Overlooking opportunities to insulate energy-losing components is more about ignorance than neglect. But even one component radiating high temperatures can add up to a significant amount of lost energy when multiplied by time, which means squandered capital. How much? The U.S. Department of Energy’s Advanced Manufacturing Office offers numerous calculations on its website.
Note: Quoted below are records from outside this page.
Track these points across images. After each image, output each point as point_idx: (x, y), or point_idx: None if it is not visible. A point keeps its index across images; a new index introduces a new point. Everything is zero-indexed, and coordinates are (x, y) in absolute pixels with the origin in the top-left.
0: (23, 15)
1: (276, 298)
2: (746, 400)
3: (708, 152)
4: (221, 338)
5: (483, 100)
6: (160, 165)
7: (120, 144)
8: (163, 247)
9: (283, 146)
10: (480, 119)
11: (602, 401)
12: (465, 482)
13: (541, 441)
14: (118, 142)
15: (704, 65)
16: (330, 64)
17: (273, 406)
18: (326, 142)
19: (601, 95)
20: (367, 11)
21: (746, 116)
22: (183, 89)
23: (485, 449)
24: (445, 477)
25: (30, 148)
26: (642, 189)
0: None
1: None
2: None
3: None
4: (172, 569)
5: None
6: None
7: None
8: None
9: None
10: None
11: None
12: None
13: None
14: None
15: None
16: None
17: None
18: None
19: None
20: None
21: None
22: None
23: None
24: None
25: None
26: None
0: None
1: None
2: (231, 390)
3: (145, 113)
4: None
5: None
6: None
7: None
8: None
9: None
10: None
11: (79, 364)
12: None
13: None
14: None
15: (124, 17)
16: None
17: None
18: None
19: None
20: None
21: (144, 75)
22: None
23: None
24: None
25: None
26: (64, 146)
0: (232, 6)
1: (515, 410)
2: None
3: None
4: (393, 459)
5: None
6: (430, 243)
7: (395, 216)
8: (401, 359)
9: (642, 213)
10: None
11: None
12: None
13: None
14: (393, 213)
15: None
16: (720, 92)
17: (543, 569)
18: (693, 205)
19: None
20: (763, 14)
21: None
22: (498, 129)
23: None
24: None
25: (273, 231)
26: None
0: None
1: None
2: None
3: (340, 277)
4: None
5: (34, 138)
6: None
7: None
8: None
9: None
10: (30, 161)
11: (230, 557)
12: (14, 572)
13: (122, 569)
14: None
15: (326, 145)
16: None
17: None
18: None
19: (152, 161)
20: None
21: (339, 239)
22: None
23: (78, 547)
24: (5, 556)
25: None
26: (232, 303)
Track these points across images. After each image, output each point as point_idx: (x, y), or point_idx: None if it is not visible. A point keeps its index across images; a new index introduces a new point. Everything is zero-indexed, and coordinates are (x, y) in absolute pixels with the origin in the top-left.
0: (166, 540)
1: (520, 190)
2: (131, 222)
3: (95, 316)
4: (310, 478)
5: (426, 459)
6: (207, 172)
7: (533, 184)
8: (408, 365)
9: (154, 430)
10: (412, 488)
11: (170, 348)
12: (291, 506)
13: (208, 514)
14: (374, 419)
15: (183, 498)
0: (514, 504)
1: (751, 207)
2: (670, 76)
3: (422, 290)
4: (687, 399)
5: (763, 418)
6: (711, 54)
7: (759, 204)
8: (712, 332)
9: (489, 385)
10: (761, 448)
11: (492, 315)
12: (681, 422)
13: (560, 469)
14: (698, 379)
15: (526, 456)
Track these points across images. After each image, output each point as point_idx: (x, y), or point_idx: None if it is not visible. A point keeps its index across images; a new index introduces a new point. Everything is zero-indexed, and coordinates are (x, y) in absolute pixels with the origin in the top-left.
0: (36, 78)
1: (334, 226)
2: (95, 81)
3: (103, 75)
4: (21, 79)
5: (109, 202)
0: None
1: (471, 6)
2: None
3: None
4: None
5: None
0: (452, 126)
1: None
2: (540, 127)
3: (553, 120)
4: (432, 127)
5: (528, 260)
For example, installing “a one-inch-thick blanket on an uninsulated six-inch gate valve in a 250-psig saturated steam line yields a savings of $525 per year.”

For this reason, Shannon believes strongly in a detail-oriented approach to surveying for energy-saving opportunities and designing high-quality reusable insulation blankets that adhere to industry specs.

“The belief that the ‘devil is in the details’ is crucial to the success of identifying optimal thermal and safety opportunities,” said Mike Makofsky, northeast regional manager for Shannon.

Boiler plants, for instance, are where some facility owners are overlooking opportunities to insulate energy-losing components. Manways, where workers can access the boiler when performing maintenance typically are not insulated, despite reaching high temperatures.

Safety valves, while they might not conduct heat themselves, radiate energy from the flanges that attach them to the boiler. Insulating these flanges limits how much heat energy radiates away from these points. Inspection ports on boilers can bleed energy as well as pose a safety risk to workers, but frequently, facility owners leave them uncovered.

“There are inspection ports called hand holds. They’re about seven-inch diameter areas directly on the side of boilers, right at face or knee level, that are screaming,” said Makofsky. “So, you have this seven-inch diameter hole throwing out 250-degree Fahrenheit temperatures.”

Facility owners commonly overlook feed water return systems, too, particularly due to their small size and location high above a facility floor.

“Customers rarely ask about feedwater return systems,” said Makofsky. “It’s only a one-inch pipe, a couple hundred degrees, and it’s far up, so it isn’t a safety issue; they typically just let it go uninsulated. But there’s a lot of energy lost there.”

Insulation prevents components from bleeding energy, saves money for the business, and keeps workers safe. Through survey and inspection, Shannon representatives keep an eye on the details that help clients spot energy-saving opportunities and mitigate energy loss.